Analoghe disposizioni sono contenute negli artt. 192, 242 D.L.vo 152/2006.

Le norme sono chiare nello stabilire che il proprietario non è tenuto ad attivarsi ipsojure, per la qualifica che lo collega al suolo, ma solo se è il soggetto attivo che ha creato la situazione di pericolo per l’ambiente che l’ordinamento intende eliminare con azioni ripristinatorie.

Correlata alla posizione del proprietario “incolpevole” ed ancorata alle generali norme sul concorso nei reati, si pone la giurisprudenza di legittimità (ex plurimis: Sezioni Unite sentenza 12753/1994) che ha avuto modo di precisare come la mera consapevolezza, o il semplice mantenimento, da parte del proprietario di una discarica, dello stoccaggio realizzato da terzi sul suo fondo non sono sufficienti ad integrare ipotesi di concorso nel reato; analoga giurisprudenza si rinviene nella ipotesi di edificazione sul suolo altrui.

Di conseguenza, il proprietario, che non abbia commesso l’azione tipica, può essere chiamato a rispondere del reato in esame solo in presenza di comprovati comportamenti dai quali si possano ricavare elementi di una sua compartecipazione, al livello morale o materiale, nella altrui illecita condotta. Un comportamento meramente omissivo non è sufficiente ad integrare la fattispecie di concorso nel fatto illecito commesso da altre persone.

Nella fattispecie, la colpa, nella forma della negligenza, evidenziata dal Giudice di merito consiste nella mancata attiva vigilanza dell’imputato sul suo fondo e nella omessa segnalazione del reato alla competente autorità; in altre parole, il Giudice addebita all’imputato di avere colposamente tollerato l’illegittimo abbandono di rifiuti.

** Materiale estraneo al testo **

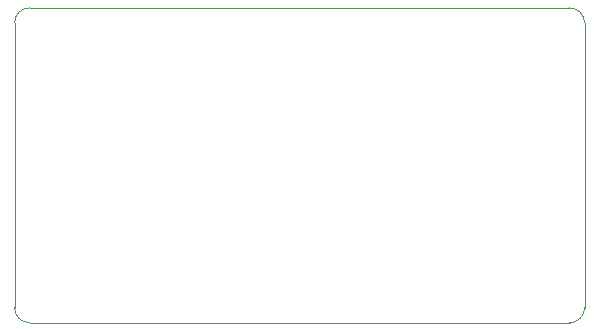
<source format=gm1>
%TF.GenerationSoftware,KiCad,Pcbnew,(5.1.9-0-10_14)*%
%TF.CreationDate,2021-03-23T08:31:54+08:00*%
%TF.ProjectId,Kernel,4b65726e-656c-42e6-9b69-6361645f7063,rev?*%
%TF.SameCoordinates,Original*%
%TF.FileFunction,Profile,NP*%
%FSLAX46Y46*%
G04 Gerber Fmt 4.6, Leading zero omitted, Abs format (unit mm)*
G04 Created by KiCad (PCBNEW (5.1.9-0-10_14)) date 2021-03-23 08:31:54*
%MOMM*%
%LPD*%
G01*
G04 APERTURE LIST*
%TA.AperFunction,Profile*%
%ADD10C,0.050000*%
%TD*%
G04 APERTURE END LIST*
D10*
X74295000Y-57150000D02*
G75*
G02*
X73025000Y-55880000I0J1270000D01*
G01*
X73025000Y-31750000D02*
G75*
G02*
X74295000Y-30480000I1270000J0D01*
G01*
X120015000Y-30480000D02*
G75*
G02*
X121285000Y-31750000I0J-1270000D01*
G01*
X121285000Y-55880000D02*
G75*
G02*
X120015000Y-57150000I-1270000J0D01*
G01*
X120015000Y-30480000D02*
X74295000Y-30480000D01*
X121285000Y-55880000D02*
X121285000Y-31750000D01*
X74295000Y-57150000D02*
X120015000Y-57150000D01*
X73025000Y-31750000D02*
X73025000Y-55880000D01*
M02*

</source>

In tale modo, il Tribunale, anche se non cita espressamente la norma, assimila l’omissione non impeditiva alla azione causale in virtù della clausola di equivalenza prevista dall’art.40 c.2 c.p.

La tesi non è condivisibile.

Il proprietario non può esser ritenuto responsabile a sensi della citata norma non esistendo una fonte formale dalla quale fare derivare l’obbligo giuridico specifico di controllo sui beni finalizzato ad impedire l’evento. Sul punto, è appena il caso di rilevare come, nel nostro ordinamento, una condotta omissiva può essere fonte di responsabilità solo nel caso, previsto dall’art. 40 c. 2 cp, in cui il soggetto, per la sua particolare posizione di garanzia, sia destinatario dell’ obbligo (derivato dalla legge, da contratto, da precedente azione pericolosa o da negotiorum gestio) di evitare la lesione di determinati beni giuridici.

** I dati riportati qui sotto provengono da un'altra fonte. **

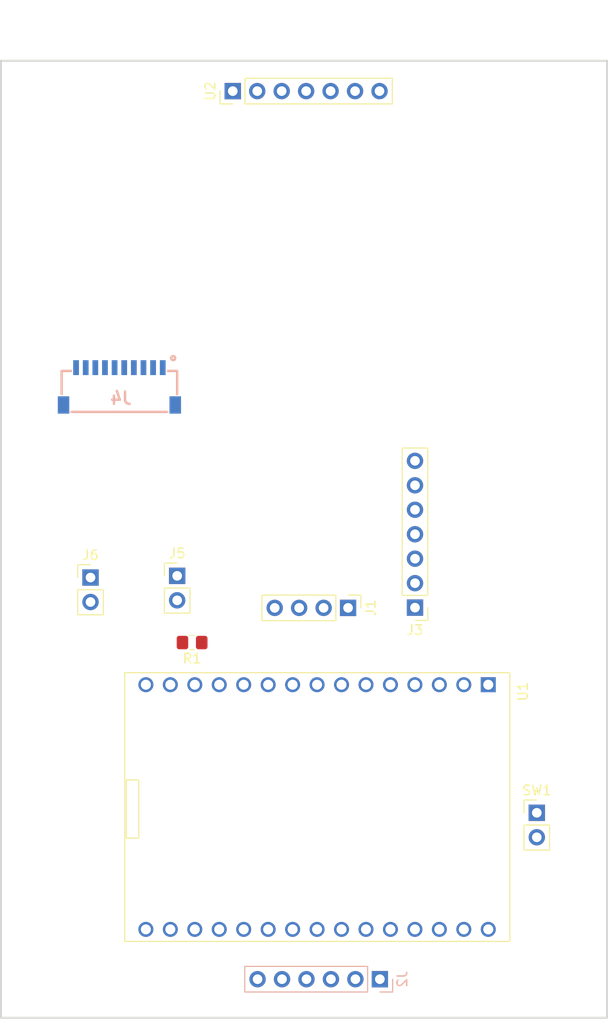
<source format=kicad_pcb>
(kicad_pcb (version 20211014) (generator pcbnew)

  (general
    (thickness 1.6)
  )

  (paper "A4")
  (layers
    (0 "F.Cu" signal)
    (31 "B.Cu" signal)
    (32 "B.Adhes" user "B.Adhesive")
    (33 "F.Adhes" user "F.Adhesive")
    (34 "B.Paste" user)
    (35 "F.Paste" user)
    (36 "B.SilkS" user "B.Silkscreen")
    (37 "F.SilkS" user "F.Silkscreen")
    (38 "B.Mask" user)
    (39 "F.Mask" user)
    (40 "Dwgs.User" user "User.Drawings")
    (41 "Cmts.User" user "User.Comments")
    (42 "Eco1.User" user "User.Eco1")
    (43 "Eco2.User" user "User.Eco2")
    (44 "Edge.Cuts" user)
    (45 "Margin" user)
    (46 "B.CrtYd" user "B.Courtyard")
    (47 "F.CrtYd" user "F.Courtyard")
    (48 "B.Fab" user)
    (49 "F.Fab" user)
    (50 "User.1" user)
    (51 "User.2" user)
    (52 "User.3" user)
    (53 "User.4" user)
    (54 "User.5" user)
    (55 "User.6" user)
    (56 "User.7" user)
    (57 "User.8" user)
    (58 "User.9" user)
  )

  (setup
    (pad_to_mask_clearance 0)
    (pcbplotparams
      (layerselection 0x00010fc_ffffffff)
      (disableapertmacros false)
      (usegerberextensions false)
      (usegerberattributes true)
      (usegerberadvancedattributes true)
      (creategerberjobfile true)
      (svguseinch false)
      (svgprecision 6)
      (excludeedgelayer true)
      (plotframeref false)
      (viasonmask false)
      (mode 1)
      (useauxorigin false)
      (hpglpennumber 1)
      (hpglpenspeed 20)
      (hpglpendiameter 15.000000)
      (dxfpolygonmode true)
      (dxfimperialunits true)
      (dxfusepcbnewfont true)
      (psnegative false)
      (psa4output false)
      (plotreference true)
      (plotvalue true)
      (plotinvisibletext false)
      (sketchpadsonfab false)
      (subtractmaskfromsilk false)
      (outputformat 1)
      (mirror false)
      (drillshape 1)
      (scaleselection 1)
      (outputdirectory "")
    )
  )

  (net 0 "")
  (net 1 "/SCL")
  (net 2 "/SDA")
  (net 3 "GND")
  (net 4 "+3V3")
  (net 5 "/WS")
  (net 6 "/SCK")
  (net 7 "/SD")
  (net 8 "/RO")
  (net 9 "/IRD")
  (net 10 "/INT")
  (net 11 "unconnected-(J4-Pad1)")
  (net 12 "/5V")
  (net 13 "/DT")
  (net 14 "/3.3V")
  (net 15 "/VLV")
  (net 16 "/PMP")
  (net 17 "unconnected-(J4-Pad10)")
  (net 18 "Net-(J5-Pad2)")
  (net 19 "/PUSH BUTTON")
  (net 20 "/LED")
  (net 21 "+BATT")
  (net 22 "unconnected-(U1-Pad1)")
  (net 23 "unconnected-(U1-Pad2)")
  (net 24 "unconnected-(U1-Pad3)")
  (net 25 "unconnected-(U1-Pad5)")
  (net 26 "unconnected-(U1-Pad6)")
  (net 27 "unconnected-(U1-Pad7)")
  (net 28 "unconnected-(U1-Pad10)")
  (net 29 "unconnected-(U1-Pad11)")
  (net 30 "unconnected-(U1-Pad14)")
  (net 31 "/DI")
  (net 32 "unconnected-(U1-Pad18)")
  (net 33 "unconnected-(U1-Pad19)")
  (net 34 "/DO")
  (net 35 "/RES")
  (net 36 "/DC")
  (net 37 "/CS")
  (net 38 "unconnected-(U1-Pad29)")
  (net 39 "unconnected-(U1-Pad30)")

  (footprint "Connector_PinHeader_2.54mm:PinHeader_1x07_P2.54mm_Vertical" (layer "F.Cu") (at 95.875 52.65 90))

  (footprint "Libraries:MODULE_ESP32-DEVKITC-32D" (layer "F.Cu") (at 102.65 126.9775 -90))

  (footprint "Connector_PinHeader_2.54mm:PinHeader_1x04_P2.54mm_Vertical" (layer "F.Cu") (at 107.85 106.3 -90))

  (footprint "Connector_PinHeader_2.54mm:PinHeader_1x07_P2.54mm_Vertical" (layer "F.Cu") (at 114.8 106.275 180))

  (footprint "Connector_PinHeader_2.54mm:PinHeader_1x02_P2.54mm_Vertical" (layer "F.Cu") (at 81.1 103.15))

  (footprint "Connector_PinHeader_2.54mm:PinHeader_1x02_P2.54mm_Vertical" (layer "F.Cu") (at 90.1 102.975))

  (footprint "Resistor_SMD:R_0805_2012Metric_Pad1.20x1.40mm_HandSolder" (layer "F.Cu") (at 91.65 109.9 180))

  (footprint "Connector_PinHeader_2.54mm:PinHeader_1x02_P2.54mm_Vertical" (layer "F.Cu") (at 127.45 127.575))

  (footprint "Connector_PinHeader_2.54mm:PinHeader_1x06_P2.54mm_Vertical" (layer "B.Cu") (at 111.15 144.85 90))

  (footprint "Libraries:SM10B-SRSS-TB" (layer "B.Cu") (at 90.1 81.701455 180))

  (gr_rect (start 71.8 49.5) (end 134.75 148.85) (layer "Edge.Cuts") (width 0.2) (fill none) (tstamp 6e5bd0ad-8f9b-4898-be36-efd9d981e523))

)

</source>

Esulano dallo ambito di applicazione delle responsabilità per causalità omissiva gli obblighi di legge indeterminati, compreso il generale dovere di solidarietà sancito dall’art. 2 della Costituzione.

La sentenza impugnata sì pone in contrasto con gli enunciati principi di diritto poiché il Giudice di merito ha fondato la colpevolezza del Bruni esclusivamente sul rilievo che costui non ha impedito l’abbandono di rifiuti ad opera di terzi sul fondo di sua proprietà.

Di conseguenza, la Corte deve annullare senza rinvio la decisione perché il ricorrente non ha commesso il fatto.